Google Acquires Startup Moodstocks, Visual Search For Objects
by Laurie Sullivan @lauriesullivan, July 6, 2016
Google announced Wednesday the acquisition of Moodstocks and its team of engineers and researchers based in Paris who develop visual recognition and machine-learning algorithms.
Moodstocks’ image-recognition technology turns a camera’s mobile device into a scanner that can recognize objects. In the company’s LinkedIn profile it claims that about 2,200 developers use its services worldwide. The company works with brands like Redcats, Kingfisher, But, Kiabi, Casino, and Chronodrive, along with publishing and advertising.

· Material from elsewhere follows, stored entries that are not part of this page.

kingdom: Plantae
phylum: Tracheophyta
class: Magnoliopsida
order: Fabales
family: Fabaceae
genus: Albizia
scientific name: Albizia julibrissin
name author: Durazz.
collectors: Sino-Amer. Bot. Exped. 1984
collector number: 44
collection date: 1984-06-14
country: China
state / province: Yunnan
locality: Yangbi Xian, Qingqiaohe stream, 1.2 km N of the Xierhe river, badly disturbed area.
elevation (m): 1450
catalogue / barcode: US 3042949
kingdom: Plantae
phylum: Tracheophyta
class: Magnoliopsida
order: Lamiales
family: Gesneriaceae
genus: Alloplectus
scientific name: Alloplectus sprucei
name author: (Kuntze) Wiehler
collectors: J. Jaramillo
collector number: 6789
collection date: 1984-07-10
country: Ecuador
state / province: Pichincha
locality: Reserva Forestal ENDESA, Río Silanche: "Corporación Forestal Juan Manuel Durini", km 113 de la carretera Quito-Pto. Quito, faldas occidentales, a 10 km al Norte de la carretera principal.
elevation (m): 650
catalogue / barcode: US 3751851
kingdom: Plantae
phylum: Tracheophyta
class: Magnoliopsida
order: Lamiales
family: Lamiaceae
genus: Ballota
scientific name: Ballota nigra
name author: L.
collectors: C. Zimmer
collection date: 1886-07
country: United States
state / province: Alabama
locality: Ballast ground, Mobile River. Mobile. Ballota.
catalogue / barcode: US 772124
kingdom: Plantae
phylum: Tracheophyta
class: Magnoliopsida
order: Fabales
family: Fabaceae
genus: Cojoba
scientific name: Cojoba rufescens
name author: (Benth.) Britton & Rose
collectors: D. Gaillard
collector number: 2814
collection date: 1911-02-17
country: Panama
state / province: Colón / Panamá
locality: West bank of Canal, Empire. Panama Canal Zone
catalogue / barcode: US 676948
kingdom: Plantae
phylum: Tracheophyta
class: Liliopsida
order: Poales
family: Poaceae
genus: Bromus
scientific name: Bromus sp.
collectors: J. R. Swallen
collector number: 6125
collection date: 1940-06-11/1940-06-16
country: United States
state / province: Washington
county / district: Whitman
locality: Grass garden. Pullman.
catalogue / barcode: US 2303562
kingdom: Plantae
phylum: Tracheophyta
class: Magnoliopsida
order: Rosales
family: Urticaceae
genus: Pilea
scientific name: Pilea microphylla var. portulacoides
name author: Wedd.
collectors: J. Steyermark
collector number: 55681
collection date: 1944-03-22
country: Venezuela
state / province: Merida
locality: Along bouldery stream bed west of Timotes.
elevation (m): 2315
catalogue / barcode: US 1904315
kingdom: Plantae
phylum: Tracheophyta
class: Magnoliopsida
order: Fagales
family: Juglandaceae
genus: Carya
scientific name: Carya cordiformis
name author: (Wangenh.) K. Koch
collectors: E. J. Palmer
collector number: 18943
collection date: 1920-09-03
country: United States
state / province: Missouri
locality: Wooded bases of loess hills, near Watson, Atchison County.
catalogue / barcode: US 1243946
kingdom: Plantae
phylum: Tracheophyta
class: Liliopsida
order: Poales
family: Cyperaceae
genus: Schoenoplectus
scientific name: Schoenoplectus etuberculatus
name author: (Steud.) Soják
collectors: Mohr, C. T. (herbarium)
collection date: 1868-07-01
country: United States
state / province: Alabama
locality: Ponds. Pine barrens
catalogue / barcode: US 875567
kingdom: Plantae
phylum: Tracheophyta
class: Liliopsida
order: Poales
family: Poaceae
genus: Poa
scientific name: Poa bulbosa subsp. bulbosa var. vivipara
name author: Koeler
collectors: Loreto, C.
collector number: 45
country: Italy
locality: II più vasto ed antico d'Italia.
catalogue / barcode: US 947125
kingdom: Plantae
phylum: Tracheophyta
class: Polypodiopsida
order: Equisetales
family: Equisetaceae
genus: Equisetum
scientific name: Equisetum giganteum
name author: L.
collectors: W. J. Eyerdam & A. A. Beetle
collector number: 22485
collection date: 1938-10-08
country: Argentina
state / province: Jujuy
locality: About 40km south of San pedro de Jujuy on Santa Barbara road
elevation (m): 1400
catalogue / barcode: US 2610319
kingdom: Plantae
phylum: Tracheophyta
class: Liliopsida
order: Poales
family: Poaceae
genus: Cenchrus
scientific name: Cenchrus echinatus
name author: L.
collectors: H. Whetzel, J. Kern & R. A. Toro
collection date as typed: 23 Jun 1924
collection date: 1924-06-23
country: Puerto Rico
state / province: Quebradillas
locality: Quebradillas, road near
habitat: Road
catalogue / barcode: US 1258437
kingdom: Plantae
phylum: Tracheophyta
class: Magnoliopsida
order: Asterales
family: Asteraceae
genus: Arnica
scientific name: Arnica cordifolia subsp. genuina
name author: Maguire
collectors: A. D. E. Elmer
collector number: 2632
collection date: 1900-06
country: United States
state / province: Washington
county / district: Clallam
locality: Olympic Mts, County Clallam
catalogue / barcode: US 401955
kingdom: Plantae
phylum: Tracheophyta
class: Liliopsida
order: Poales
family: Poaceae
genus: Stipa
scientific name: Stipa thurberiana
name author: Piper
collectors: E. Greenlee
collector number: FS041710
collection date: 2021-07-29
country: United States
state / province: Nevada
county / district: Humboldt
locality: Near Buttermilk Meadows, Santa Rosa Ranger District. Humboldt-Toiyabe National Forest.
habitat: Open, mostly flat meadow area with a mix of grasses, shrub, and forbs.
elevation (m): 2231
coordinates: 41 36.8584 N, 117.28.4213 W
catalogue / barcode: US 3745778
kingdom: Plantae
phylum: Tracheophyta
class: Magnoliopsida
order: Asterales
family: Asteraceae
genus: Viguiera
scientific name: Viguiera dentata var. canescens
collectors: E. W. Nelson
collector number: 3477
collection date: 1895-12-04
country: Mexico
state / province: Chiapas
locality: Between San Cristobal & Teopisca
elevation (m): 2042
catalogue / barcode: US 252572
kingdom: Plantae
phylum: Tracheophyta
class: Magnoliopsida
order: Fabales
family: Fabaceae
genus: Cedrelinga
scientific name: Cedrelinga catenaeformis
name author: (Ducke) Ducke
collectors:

Denis BrulĂ© and Cedric Deltheil founded the company in 2008, developing a technology that allows smartphones to recognize objects. Moodstocks’ technology turns the device’s camera into a scanner to identify objects in real-time, similar to Goggles developed by Google more than six years ago, or Blippar AR demonstrated at South By Southwest Interactive in 2015.
Opening the app and looking at any object through the smartphone’s camera activates Blippar’s technology, a digital image search that draws information from across the Web.
Vincent Simonet, head of the research and development center at France Google, welcomed Moodstocks’ team to the R&D center, which launched in 2011.
Google has spent a lot of time lately with computer vision — image and pattern recognition — with help from neural networks.
Google’s Paris R&D team contributes to the development of YouTube, Chrome or Cultural Institute, especially in the area of machine learning and research, Simonet wrote in a blog post. “France abounds in talents in engineering and research,” he wrote. “We look forward to working with the team Moodstocks and see what we can develop together.”